The ‘hybrid startup’ combines the best of corporate with entrepreneurship. Here’s how
By Nathan Furr and Kate O’Keeffe
Compared with startups, established corporations have many resources and capabilities that ought to give them a substantial lead: products, customers, operations, licenses, distribution, marketing, and capital. But too often a couple of misfits with a laptop manage to steal a corporation’s lunch. Why? Because corporations lack one critical ability: the entrepreneurial muscle to take an idea from small to big, from zero to one. If its idea is radical enough and sound enough, a start-up can disrupt an incumbent’s value chain.

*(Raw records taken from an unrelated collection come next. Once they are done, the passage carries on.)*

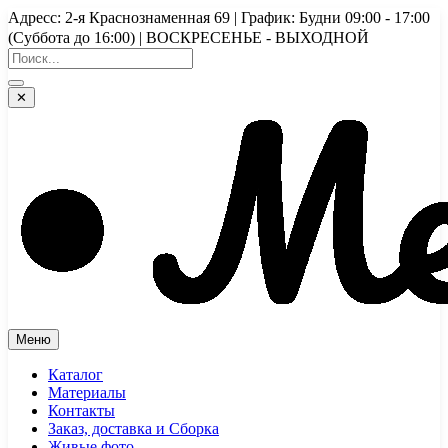
Перейти
Адресс: 2-я Краснознаменная 69 | График: Будни 09:00 - 17:00
к
(Суббота до 16:00) | ВОСКРЕСЕНЬЕ - ВЫХОДНОЙ
содержимому
✕
Меню
Каталог
Материалы
Контакты
Заказ, доставка и Сборка
Живые фото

Leaders try to respond by creating their own corporate ventures, but those typically lack entrepreneurial qualities because they are staffed by people trapped inside the regime. Or they create an arm’s-length spinout to make space for innovativeness, but then the spinout struggles to access the very resources that would give it an advantage. Enter the hybrid startup, which combines the assets of a corporation and the entrepreneurial capability of a start-up.
In this article we will highlight some big companies that have unlocked the value of their assets, defended their markets, and become digital leaders by successfully creating hybrid start-ups. With the help of BCG X’s business-building function (formerly BCG Digital Ventures), we have examined more than 200 such ventures created over the past nine years. They include new businesses created by Commonwealth Bank of Australia (Cheddar), Airbus (UP42), First American (Endpoint), AIA (Snackbox), Mercedes-Benz (RepairSmith), Volkswagen (Heycar), and UPS (Ware2Go). Of the ventures in the BCG X sample, 152 are still active, 14 were sold, and 38 were shut down.